History of Hôtel de Caumont

This prestigious residence in Aix-en-Provence is located in the Mazarin Quarter, which was established in 1646 as a luxury housing complex. Residents were parliamentarians and bourgeoisie who wanted to show off their wealth. The city was growing, so the Archbishop Michel Mazarin (brother of the Cardinal Mazarin) was put in charge of creating this new quarter which was laid out with a chequerboard pattern. The Place des Quatre-Dauphins fountain was set in the middle.

In 1715, François Rolland de Réauville, the Marquis de Cabannes, wanted to build a mansion that would stand out from all the other houses of the area.
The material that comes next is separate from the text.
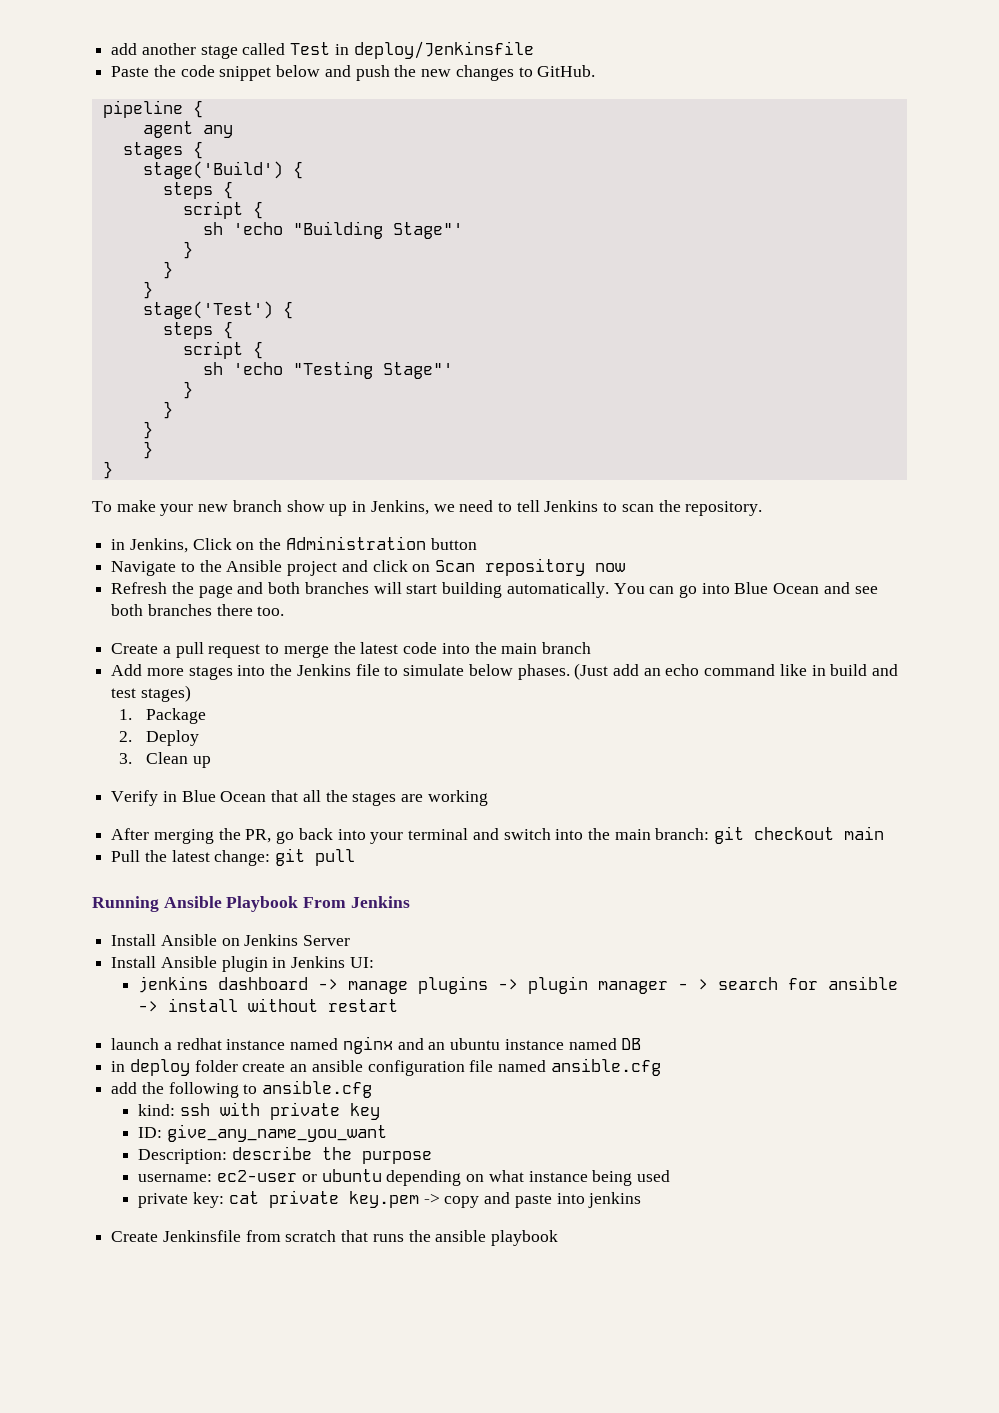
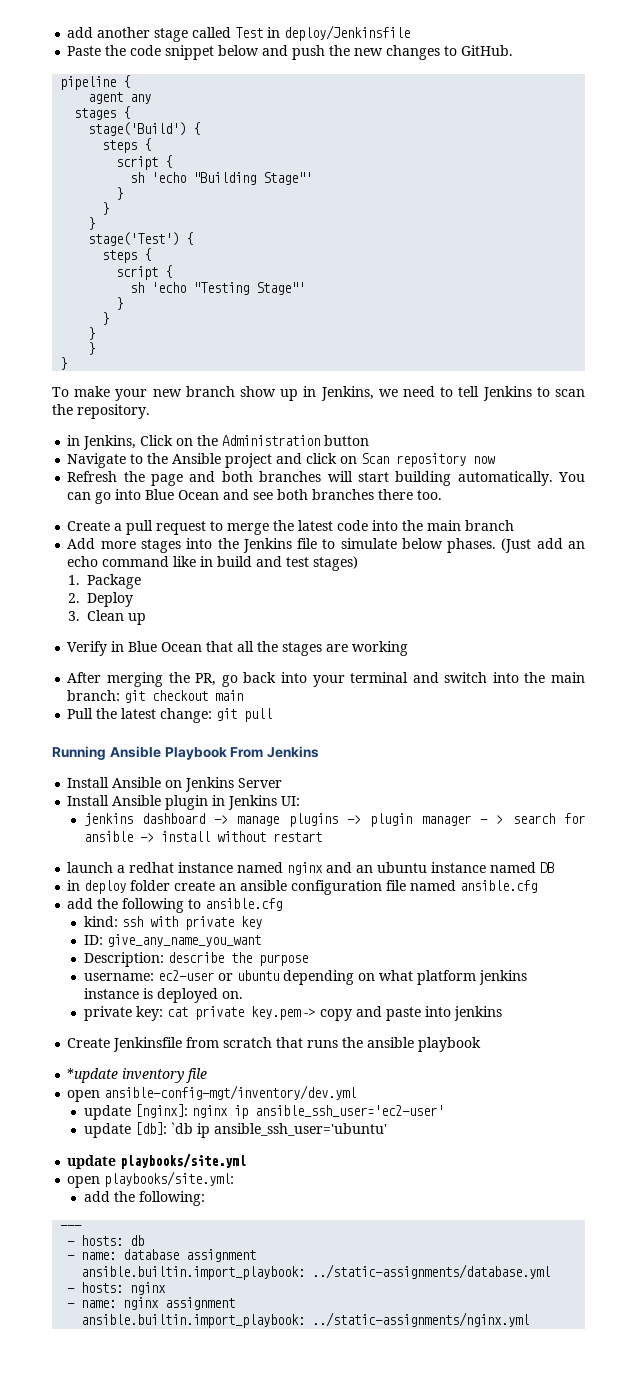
[528,1170,670,1186] instance being used -> [416,970,527,985] [83,988,243,1003] platform jenkins instance is deployed on.
(559, 1238) none -> [67,1068,208,1083] [67,1085,357,1102] [83,1104,444,1120] [83,1122,387,1138] [67,1153,247,1169] [67,1171,235,1188] [83,1191,205,1206] [60,1225,83,1230] [67,1235,145,1246] [67,1249,257,1262] [81,1264,551,1280] [67,1282,167,1295] [67,1297,236,1310] [81,1312,530,1328] // *update inventory file // open ansible-config-mgt/inventory/dev.yml // update [nginx]: nginx ip ansible_ssh_user='ec2-user' // update [db]: `db ip ansible_ssh_user='ubuntu' // update playbooks/site.yml // open playbooks/site.yml: // add the following: // --- // - hosts: db // - name: database assignment // ansible.builtin.import_playbook: ../static-assignments/database.yml // - hosts: nginx // - name: nginx assignment // ansible.builtin.import_playbook: ../static-assignments/nginx.yml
However, the house would not be completed until 30 years after his death. In 1758, the house was sold to François Bruny de la Tour-d’Aigues, the richest ship-owner, merchant and banker of Marseilles. He called his mansion “Hôtel de Bruny”. His son Jean-Baptiste inherited the residence in 1772. As an art collector, he filled the mansion with numerous artworks, which was a precedent to its current state as an art centre. The mansion was also a party place for the elite.
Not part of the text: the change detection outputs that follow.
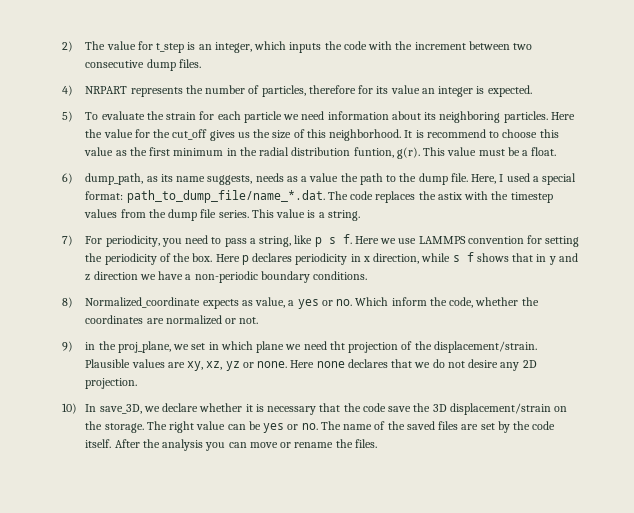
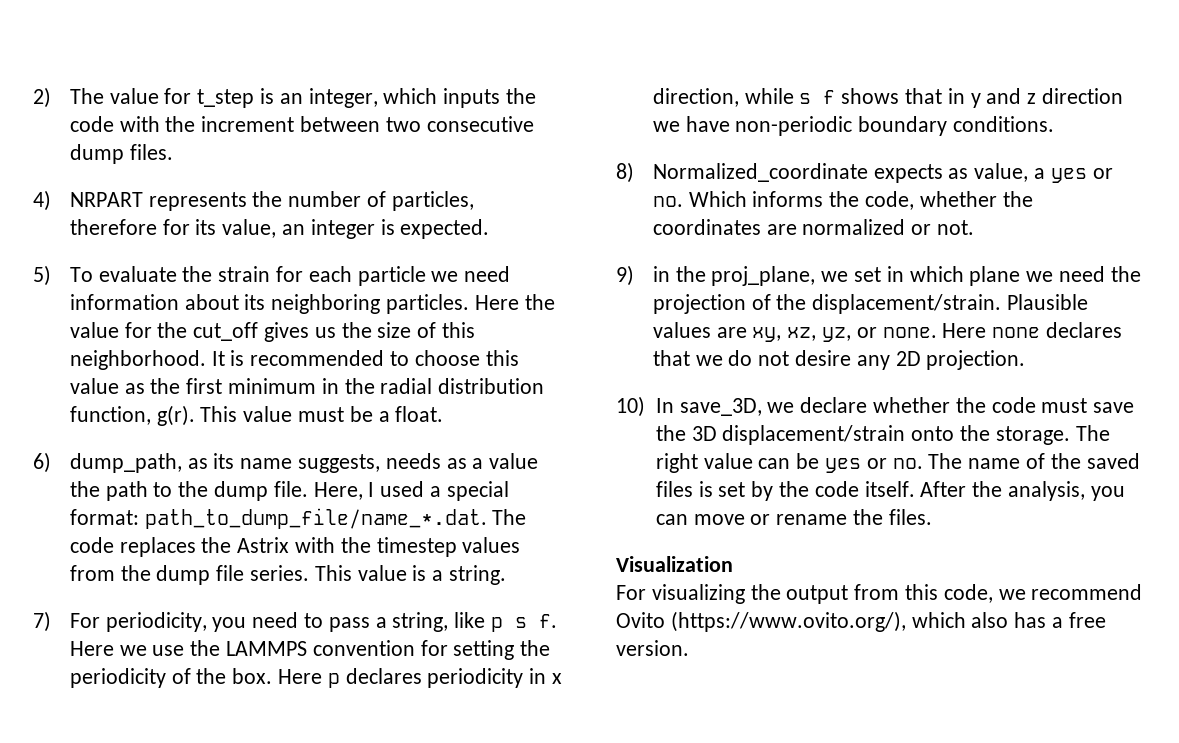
[390,85,420,94] value -> [222,219,277,238] value,
[426,129,486,138] recommend -> [250,350,385,366] recommended
[353,147,394,158] funtion, -> [69,406,151,425] function,
[437,192,462,200] astix -> [237,537,290,553] Astrix
(417, 241) none -> [190,640,221,656] the
[185,274,192,280] a -> (730, 124) none
[391,297,427,306] inform -> [752,191,824,207] informs
[329,341,345,350] tht -> [1110,266,1141,282] the
[225,361,240,371] yz -> [822,327,852,342] yz,
[245,403,386,415] it is necessary that the code -> [955,397,1088,413] the code must
[554,406,568,412] on -> [911,426,955,441] onto
[461,424,479,430] are -> [698,481,713,497] is
[162,439,204,451] analysis -> [1007,481,1085,501] analysis,
(377, 443) none -> [616,556,733,572] [616,584,1143,604] [616,611,1106,632] [616,640,689,656] // Visualization // For visualizing the output from this code, we recommend Ovito (https://www.ovito.org/), which also has a free version.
After Jean-Baptiste’s death, the mansion was given to his son, who died shortly after, and then to his daughter, Pauline. She married Marquis de Caumont and the residence changed its name to Hôtel de Caumont. The marriage was a disaster, but she kept the mansion where she grew up. Pauline had no children, so the mansion was given to her cousin after her death in 1850, who sold the property.

Historic Monument

Following this period, Hôtel de Caumont changed owners numerous times and the mansion lost its former glory. By the start of World War II, the mansion had been divided into apartments that were also used to shelter resistant fighters. The last owner of the residence was General Isenbart, who restored the property because he was in love with it and later, in 1964, sold it to the city of Aix-en-Provence. It was rented out to La Poste, the French postal service, and from 1970 to 2013 it was home to the National Conservatoire of Music and Dance.

The government of France recognized the house as a Monuments Historiques in 1925. Its staircase was classified as a first-rate decorative element. In 1990, the residence was listed as a historic monument. Culturespaces bought the property in 2010. A huge renovation process took place, costing 12.6 million euros, following the original plans that dated 300 years ago. The facade was renovated to the typical Aix Baroque style, as well as the interior plaster work. Archival documents helped reconstruct the landscape of the garden. Hôtel de Caumont, as we know it now, opened on the 15th of April 2015.

Caumont Art Centre

This art center in Aix-en-Provence has two annual exhibitions ranging from the great masters to contemporary artists. When I visited, during the summer of 2020, there was an exhibit of Joaquín Sorolla, called Spanish Lights.

This Spanish painter lived between 1863 and 1923. I really enjoyed his work of life in the Mediterranean. His style is composed of many strokes of light and fresh colors. Most of the paintings are of people in the ocean or portraits.

Previous exhibitions included JMW Turner, photographs of Marilyn Monroe, paintings of Impressionist Alfred Sisley, Picasso, Fernando Botero, Nicolas de Staël, Marc Chagall, a loan from the Guggenheim (New York), pieces loaned from the collection of the Princes of Liechtenstein and Japanese prints. The next exhibition (2020-2021) includes masters of the Italian Renaissance on loan from the Collection Cini in Venice. It is the first time there 70 plus works will be exhibited outside of Italy.

A movie about the life of Paul Cezanne is broadcasted every 30 minutes in the Auditorium. The film is in French, but has English subtitles. It was done by Philippe Cezanne, the great-grandson of the artist and Denis Coutagne, an art historian from the Musées de France. It is possible to visit Cezanne’s Studio in Aix-en-Provence, but make sure to reserve since it is small and spaces are limited.